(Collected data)
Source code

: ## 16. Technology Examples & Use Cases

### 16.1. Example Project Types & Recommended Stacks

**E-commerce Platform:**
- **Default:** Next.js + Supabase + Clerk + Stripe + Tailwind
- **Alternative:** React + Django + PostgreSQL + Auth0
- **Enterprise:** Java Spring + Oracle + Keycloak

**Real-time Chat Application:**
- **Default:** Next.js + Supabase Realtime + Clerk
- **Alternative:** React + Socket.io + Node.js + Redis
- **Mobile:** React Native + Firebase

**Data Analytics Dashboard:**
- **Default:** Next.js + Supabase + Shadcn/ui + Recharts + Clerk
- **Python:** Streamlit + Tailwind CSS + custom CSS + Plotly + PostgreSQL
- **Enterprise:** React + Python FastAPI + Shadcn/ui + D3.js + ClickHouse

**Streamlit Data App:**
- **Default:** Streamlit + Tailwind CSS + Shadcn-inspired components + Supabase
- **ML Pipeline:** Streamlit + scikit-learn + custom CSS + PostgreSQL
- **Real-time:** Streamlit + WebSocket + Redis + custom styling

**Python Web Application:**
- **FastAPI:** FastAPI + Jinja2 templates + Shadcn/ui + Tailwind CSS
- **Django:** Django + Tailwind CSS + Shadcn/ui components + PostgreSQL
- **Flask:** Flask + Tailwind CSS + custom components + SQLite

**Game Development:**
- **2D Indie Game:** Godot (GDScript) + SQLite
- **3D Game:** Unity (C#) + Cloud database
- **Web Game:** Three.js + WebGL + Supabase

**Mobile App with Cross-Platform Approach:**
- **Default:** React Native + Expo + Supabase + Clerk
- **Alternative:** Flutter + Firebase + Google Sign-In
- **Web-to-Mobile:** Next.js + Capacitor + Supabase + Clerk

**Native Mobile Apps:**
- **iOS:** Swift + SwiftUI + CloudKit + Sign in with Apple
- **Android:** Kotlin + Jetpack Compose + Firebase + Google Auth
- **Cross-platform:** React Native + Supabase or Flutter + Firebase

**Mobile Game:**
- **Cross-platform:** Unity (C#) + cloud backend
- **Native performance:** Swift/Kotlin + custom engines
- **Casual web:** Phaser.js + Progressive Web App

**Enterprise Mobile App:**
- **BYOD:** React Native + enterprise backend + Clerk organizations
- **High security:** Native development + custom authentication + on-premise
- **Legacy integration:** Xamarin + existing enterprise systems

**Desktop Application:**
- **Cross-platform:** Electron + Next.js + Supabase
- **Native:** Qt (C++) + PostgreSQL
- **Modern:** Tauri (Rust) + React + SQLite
==
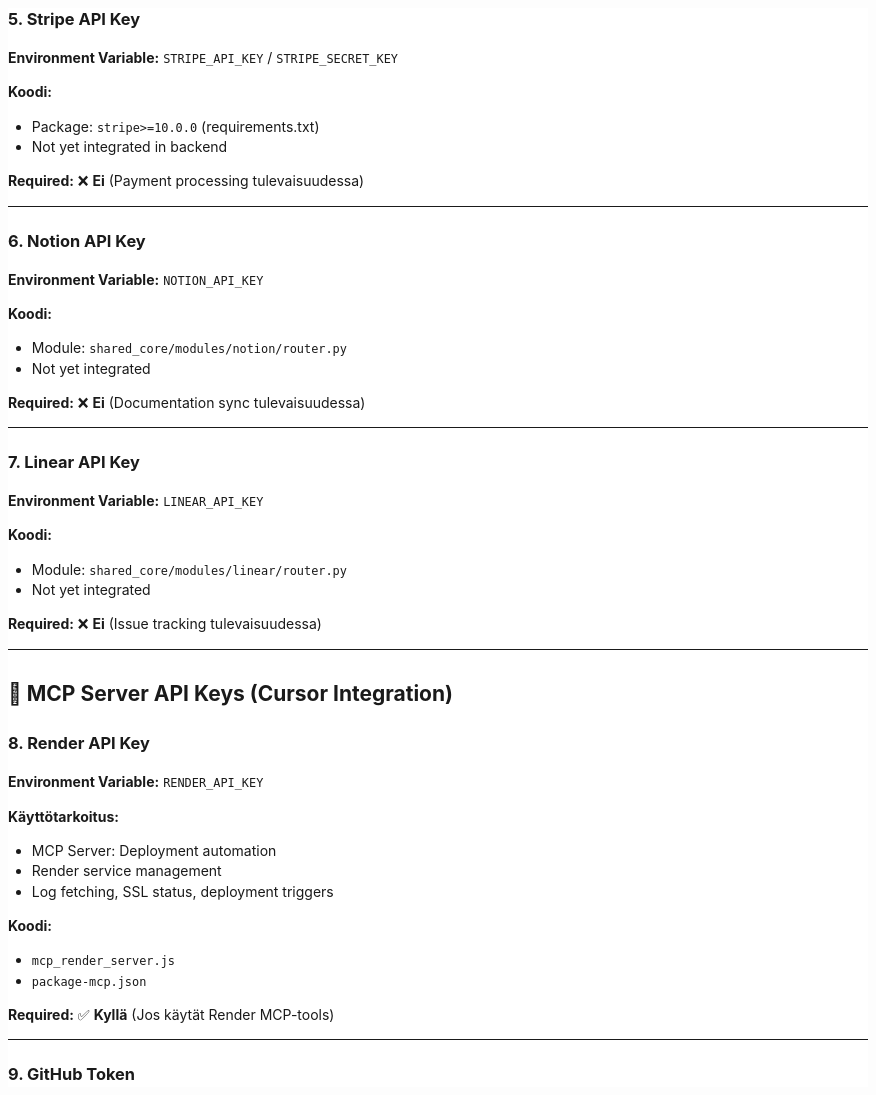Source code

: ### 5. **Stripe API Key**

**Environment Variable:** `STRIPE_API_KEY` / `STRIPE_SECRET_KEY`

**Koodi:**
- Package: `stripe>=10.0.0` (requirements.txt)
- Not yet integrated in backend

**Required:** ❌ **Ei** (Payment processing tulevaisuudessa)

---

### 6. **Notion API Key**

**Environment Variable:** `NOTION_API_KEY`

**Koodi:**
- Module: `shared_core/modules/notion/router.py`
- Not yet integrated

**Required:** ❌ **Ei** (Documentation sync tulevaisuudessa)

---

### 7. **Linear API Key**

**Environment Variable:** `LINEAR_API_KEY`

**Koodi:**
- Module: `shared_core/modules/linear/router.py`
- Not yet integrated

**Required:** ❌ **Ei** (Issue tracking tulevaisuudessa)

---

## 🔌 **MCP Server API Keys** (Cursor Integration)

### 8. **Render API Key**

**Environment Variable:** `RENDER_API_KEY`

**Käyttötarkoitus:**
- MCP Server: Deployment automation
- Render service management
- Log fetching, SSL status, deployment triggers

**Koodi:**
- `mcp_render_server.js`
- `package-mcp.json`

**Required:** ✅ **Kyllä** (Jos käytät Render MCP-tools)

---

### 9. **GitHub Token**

→ Exercise directions: The line above containing "- **Alternative:** Flutter", the line containing "- **BYOD:** React", and every line between them are to be transcribed exactly; no other line is wanted.

→ Answer box:
- **Alternative:** Flutter + Firebase + Google Sign-In
- **Web-to-Mobile:** Next.js + Capacitor + Supabase + Clerk

**Native Mobile Apps:**
- **iOS:** Swift + SwiftUI + CloudKit + Sign in with Apple
- **Android:** Kotlin + Jetpack Compose + Firebase + Google Auth
- **Cross-platform:** React Native + Supabase or Flutter + Firebase

**Mobile Game:**
- **Cross-platform:** Unity (C#) + cloud backend
- **Native performance:** Swift/Kotlin + custom engines
- **Casual web:** Phaser.js + Progressive Web App

**Enterprise Mobile App:**
- **BYOD:** React Native + enterprise backend + Clerk organizations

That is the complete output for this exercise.